» Source excerpt
◇ ◇ ◇ ◇ ◇

Ed Price %BloggerTitle%

NEW YORK -- Their backs are up against the wall.

They have to win Sunday.

This is it. Must-win. Do or die.

Not just the Angels. But the Yankees, too.

Asked Friday before the Yankees worked out which team faces the most pressure in Game 6, catcher Jorge Posada said, "Both teams."

He's right.

Sure, the Yankees have a 3-2 lead in the ALCS. But there are a couple of reasons they need to close out the series in Game 6.

• Reason No. 1: Don't let it get to a seventh game, because then anything can happen.

Sixteen times in baseball history, a team that led a best-of-7 series 3-1 dropped the next two, forcing a deciding game.

In 11 of those 16 series, the team that trailed 3-1 and won Games 5 and 6 also won Game 7 -- including eight of the past 10 times.

In other words, just five times the team that led 3-1 hung on to win the series after having to go to Game 7.

So while momentum, as baseball people say, is tomorrow's starting pitcher, history shows that failing to land the knockout blow twice results in a comeback more than two-thirds of the time.

"There's momentum you can carry, there's confidence you can carry as you win some good games against good teams, " Angels manager Mike Scioscia said, "and we're going to definitely have to carry that into Game 6. You still have a challenge in front of you, it's not just momentum that's going to carry you through. We have to continue to play well and do a lot of the things in Game 6 as we did in Game 5."

• Reason No. 2: Saving CC.

The Yankees' goal isn't just to get to the World Series, it's to win the World Series. And if they need to use CC Sabathia in Game 7 of the ALCS, he can't start Games 1, 4, and 7 of the World Series.

◇ ◇ ◇ ◇ ◇

» Data
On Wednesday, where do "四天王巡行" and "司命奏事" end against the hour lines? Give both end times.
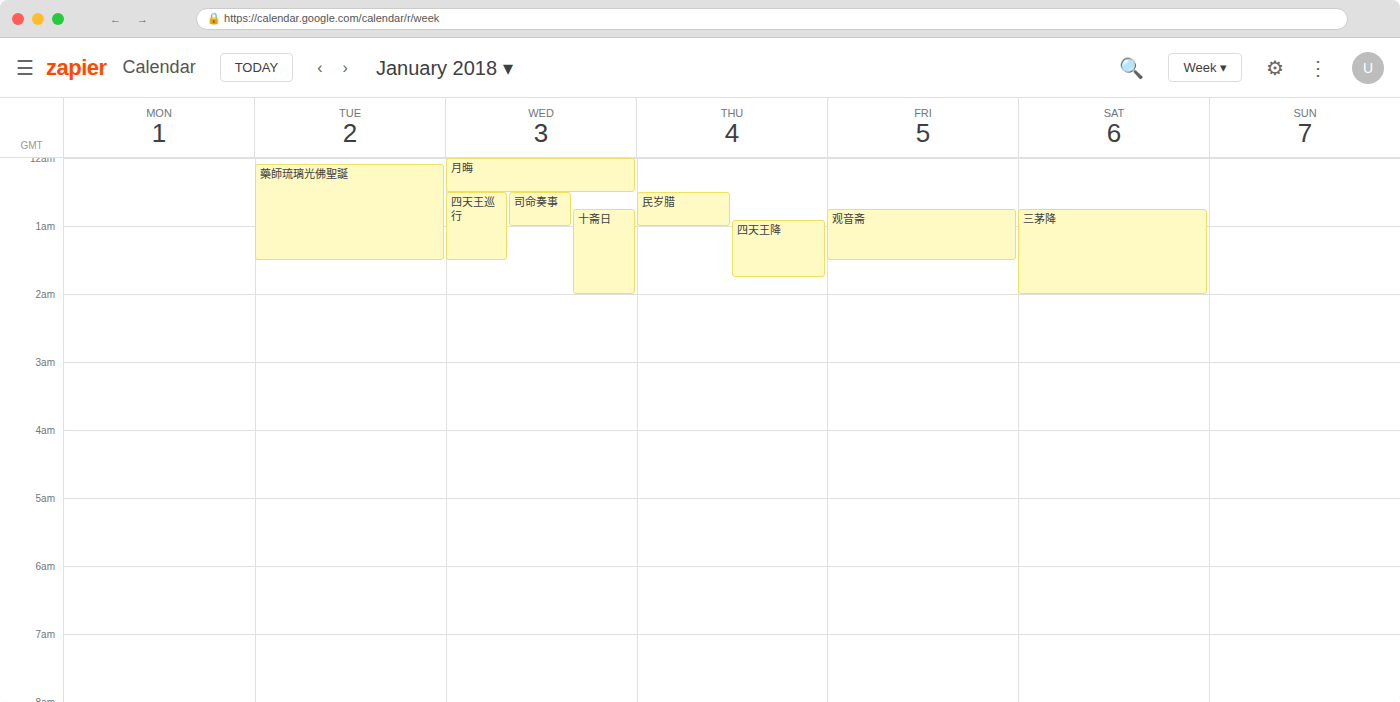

◇ ◇ ◇ ◇ ◇

» Do this
Continue the article about the Yankees and Angels before Game 6 of the ALCS, starting right after its last sentence about CC Sabathia and the World Series.

» The output
As mentioned by Sports Illustrated's Tom Verducci, the Yankees' World Series rotation looks quite different if it takes them seven games to get past the Angels.

Here's how the Yankees can line up their rotation if they clinch Sunday:

Game 1 Sabathia
Game 2 Burnett
Game 3 Pettitte
Game 4 Sabathia*
Game 5 Gaudin
Game 6 Burnett
Game 7 Sabathia*
* = short rest

But if they need seven games to get past the Angels, their choices go something like this:

Plan 1
Plan 2
Game 1 Burnett
Burnett
Game 2 Sabathia*
Sabathia*
Game 3 Pettitte
Pettitte
Game 4 Burnett*
Gaudin
Game 5 Sabathia*
Burnett
Game 6 Pettitte*
Sabathia
Game 7 Burnett*
Pettitte
* = short rest

So burning Sabathia in Game 7 of the ALCS would force the Yankees to go to fourth starter Chad Gaudin earlier or use starters on short rest way too much.

Thus it would behoove the Yankees to approach Game 6 as if they were already at Game 7, rather than feeling they are in the driver's seat.

That starts with manager Joe Girardi.

Even if his players don't play with a sense of utmost urgency, Girardi can manage with it.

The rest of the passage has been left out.